For python -m pydoc file.seek to succeed, the file must be found in a search path. As the message says, Use help() to get the interactive help utility.

>>> help()

Welcome to Python 3.12's help utility!

If this is your first time using Python, you should definitely check out
the tutorial on the internet at https://docs.python.org/3.12/tutorial/.

Enter the name of any module, keyword, or topic to get help on writing
Python programs and using Python modules.  To quit this help utility and
return to the interpreter, just type "quit".

To get a list of available modules, keywords, symbols, or topics, type
"modules", "keywords", "symbols", or "topics".  Each module also comes
with a one-line summary of what it does; to list the modules whose name
or summary contain a given string such as "spam", type "modules spam".

help> file
No Python documentation found for 'file'.
Use help() to get the interactive help utility.
Use help(str) for help on the str class.

help>

In this case the file cannot be found. That is the issue. Let's try the command on a file that can be found and contains a function that exists.

help> os.lseek
Help on built-in function lseek in os:

os.lseek = lseek(fd, position, whence, /)
    Set the position of a file descriptor.  Return the new position.

      fd
        An open file descriptor, as returned by os.open().
      position
        Position, interpreted relative to 'whence'.
      whence
        The relative position to seek from.

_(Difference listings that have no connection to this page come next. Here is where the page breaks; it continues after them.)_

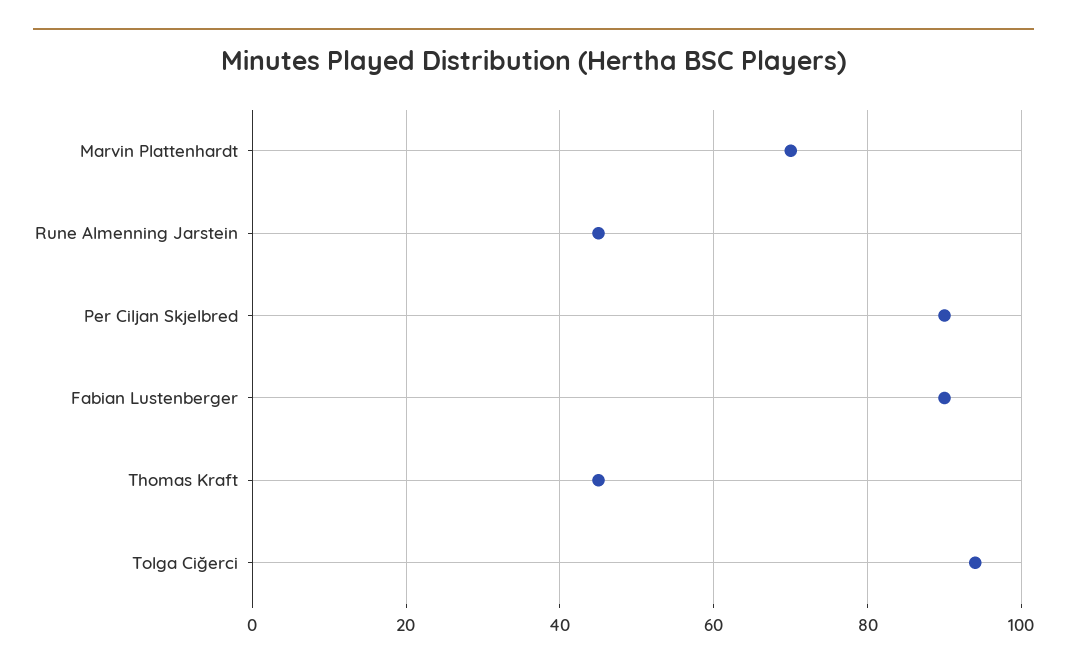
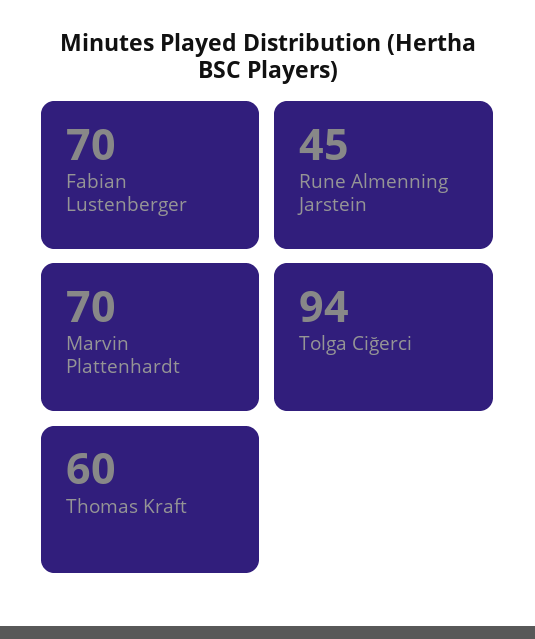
Per Ciljan Skjelbred: 90 -> none
Fabian Lustenberger: 90 -> 70
Thomas Kraft: 45 -> 60

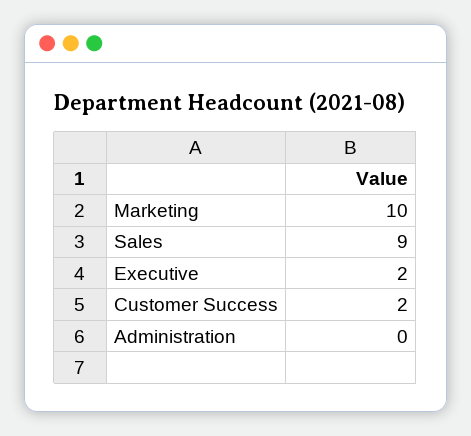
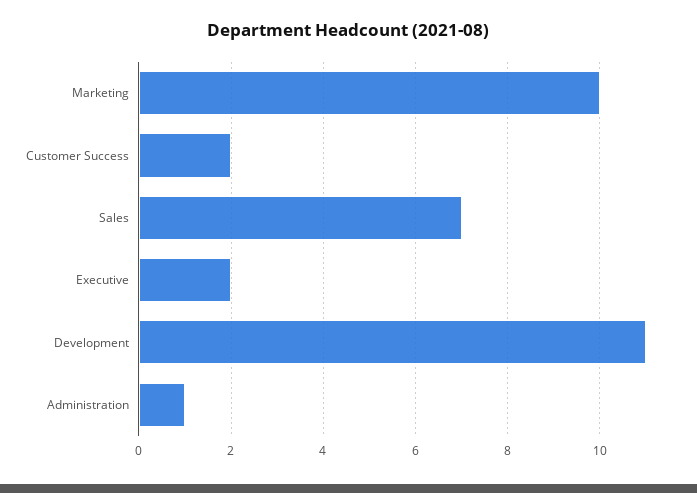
Sales: 9 -> 7
Administration: 0 -> 1
Development: none -> 11

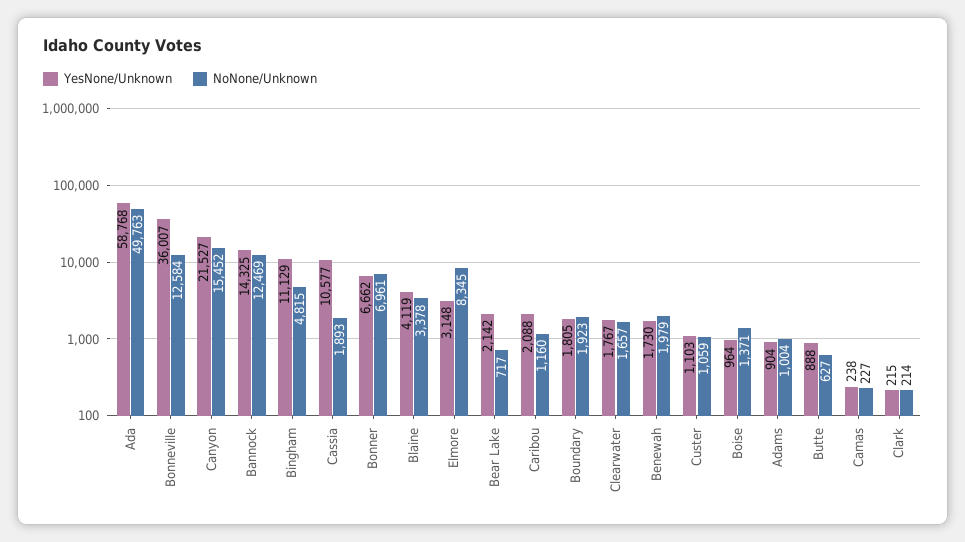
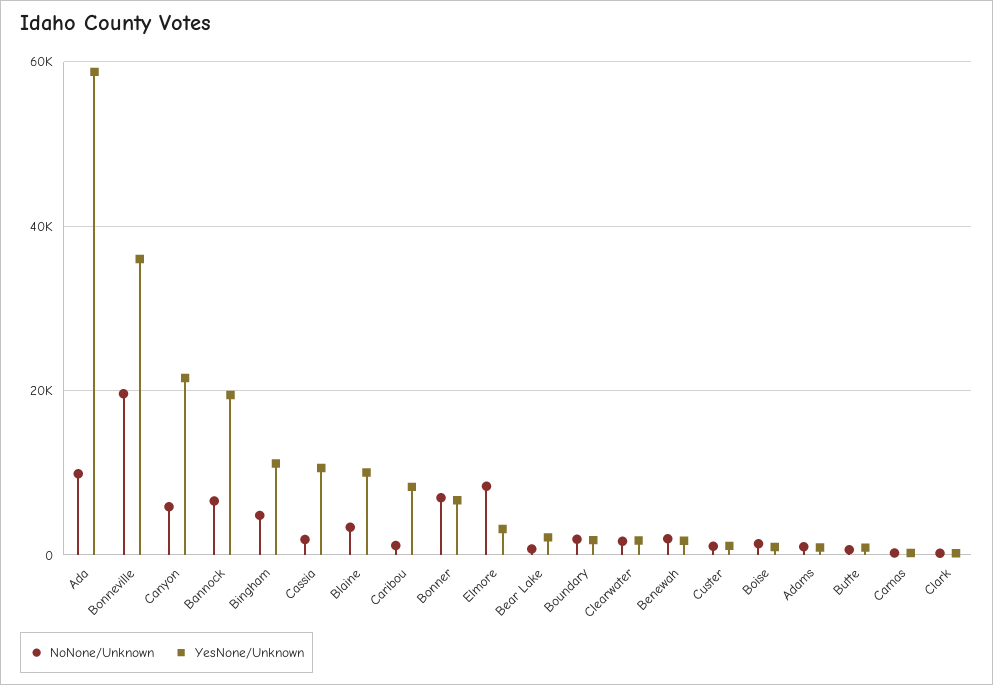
NoNone/Unknown, Ada: 49763 -> 10000
NoNone/Unknown, Bonneville: 12584 -> 20000
NoNone/Unknown, Canyon: 15452 -> 6000
YesNone/Unknown, Bannock: 14325 -> 20000
NoNone/Unknown, Bannock: 12469 -> 6000
YesNone/Unknown, Blaine: 4119 -> 10000
YesNone/Unknown, Caribou: 2088 -> 8000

Valid values are:
        - SEEK_SET: seek from the start of the file.
        - SEEK_CUR: seek from the current file position.
        - SEEK_END: seek from the end of the file.

    The return value is the number of bytes relative to the beginning of the file.

help> q

So, for python -m pydoc os.lseek the module and function that we are looking for help on must exist.

C:\Users\ctynd>python -m pydoc os.lseek
Help on built-in function lseek in os:

os.lseek = lseek(fd, position, whence, /)
    Set the position of a file descriptor.  Return the new position.

      fd
        An open file descriptor, as returned by os.open().
      position
        Position, interpreted relative to 'whence'.
      whence
        The relative position to seek from. Valid values are:
        - SEEK_SET: seek from the start of the file.
        - SEEK_CUR: seek from the current file position.
        - SEEK_END: seek from the end of the file.

    The return value is the number of bytes relative to the beginning of the file.